Lack of volume: As most of the deposits, capital and investment funds were already used in various loans and advances, a large part of which remained as classified and non-performing assets. Consequently, in the prevailing conditions, it is difficult to increase the credit portfolio and ensure adequate management of credit risks.
CHAPTER – 5
Recommendation & Conclusion
Recommendations
NCC bank should focus on reducing classified and non-performing loans through a joint effort. The bank should develop detailed outlines and procedures for steps to be taken to recover classified loans and advances so that the classified barometer does not rise again. The bank should focus on procedural guidelines prepared for careful compliance by the branches for effective credit risk management.

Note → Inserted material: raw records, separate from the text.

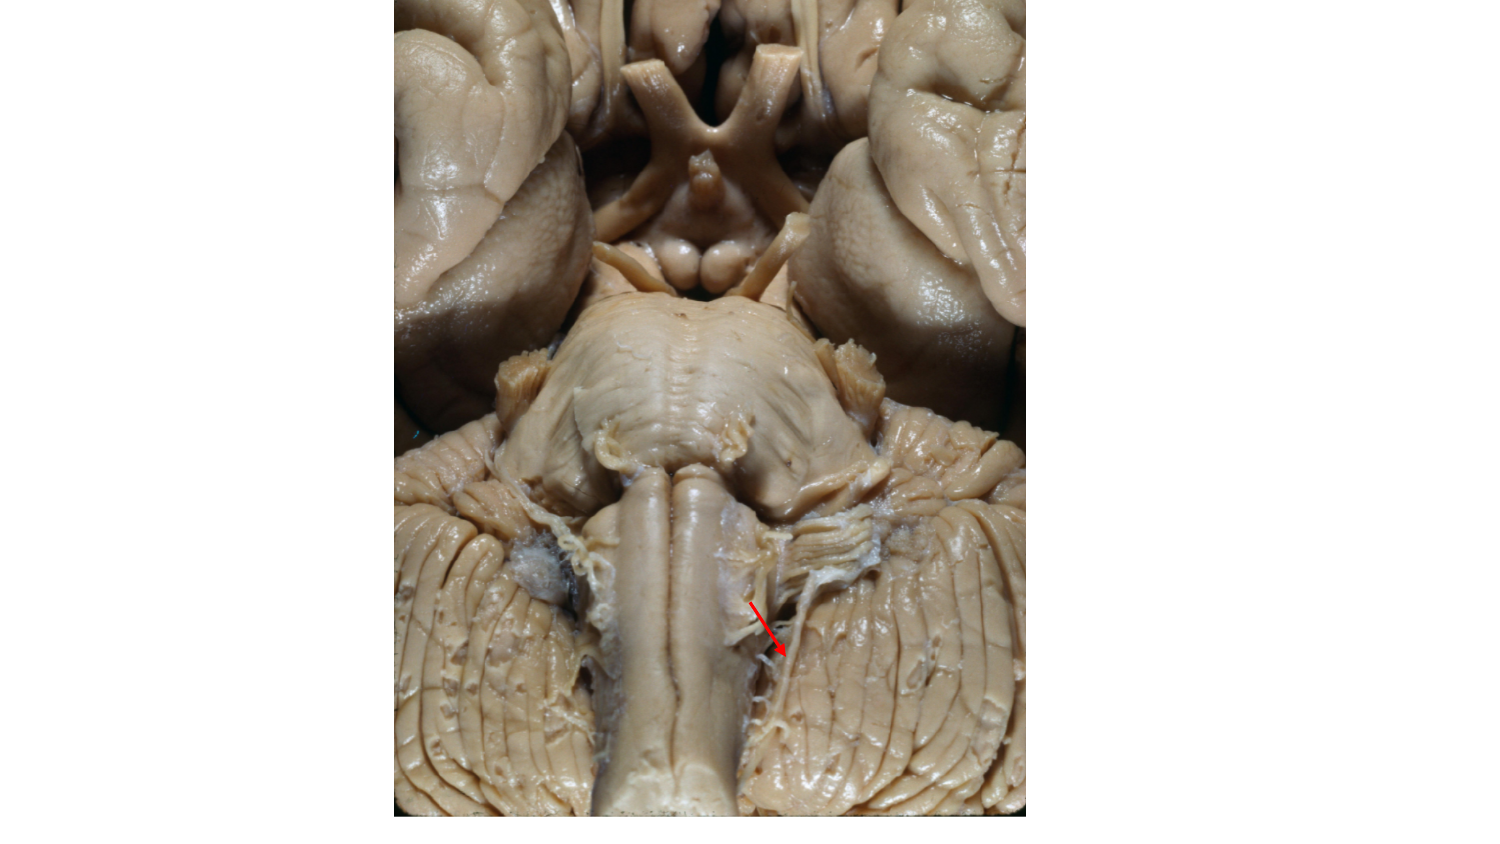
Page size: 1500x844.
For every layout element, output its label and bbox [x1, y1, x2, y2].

picture [394, 0, 1026, 819]
text_box [749, 602, 787, 658]
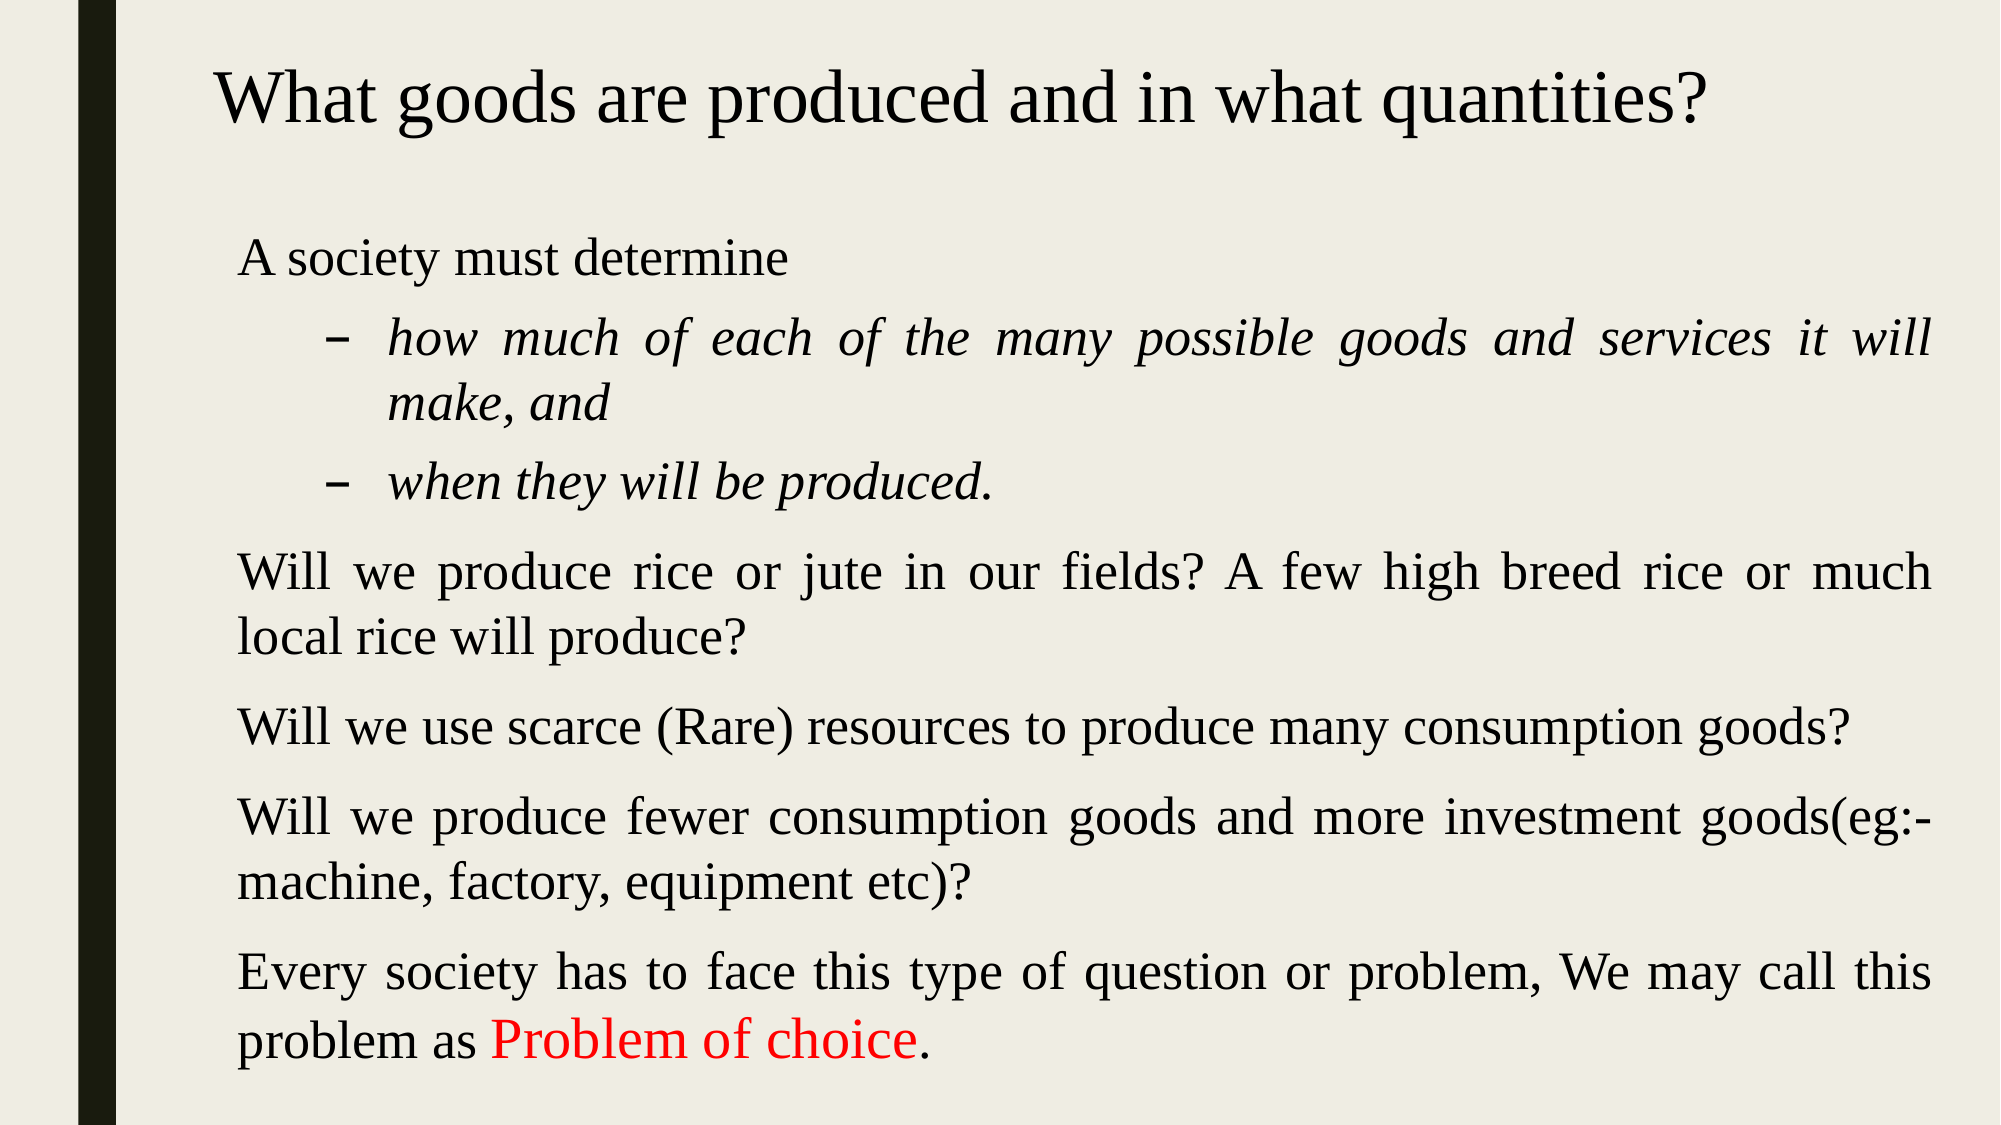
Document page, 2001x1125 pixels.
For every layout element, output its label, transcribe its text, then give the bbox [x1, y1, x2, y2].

For efficient management of credit risks, the Bank should emphasize building rapport and cordial relations with customers to ensure that neither the business nor the business relationship between the Banker and the Customer is in any way hindered. The research cell of this Bank should be strengthened with efficient manpower by studying the feasibility of introducing new products, labor productivity analysis and other similar research work and eventually efficient management of credit risks. For sustainable growth, the Bank should identify and reinvest in the productive sector and end unproductive operations/divisions.
The bank should increase the number of credit analysts to reduce the extra workload and to ensure efficient management of credit risks.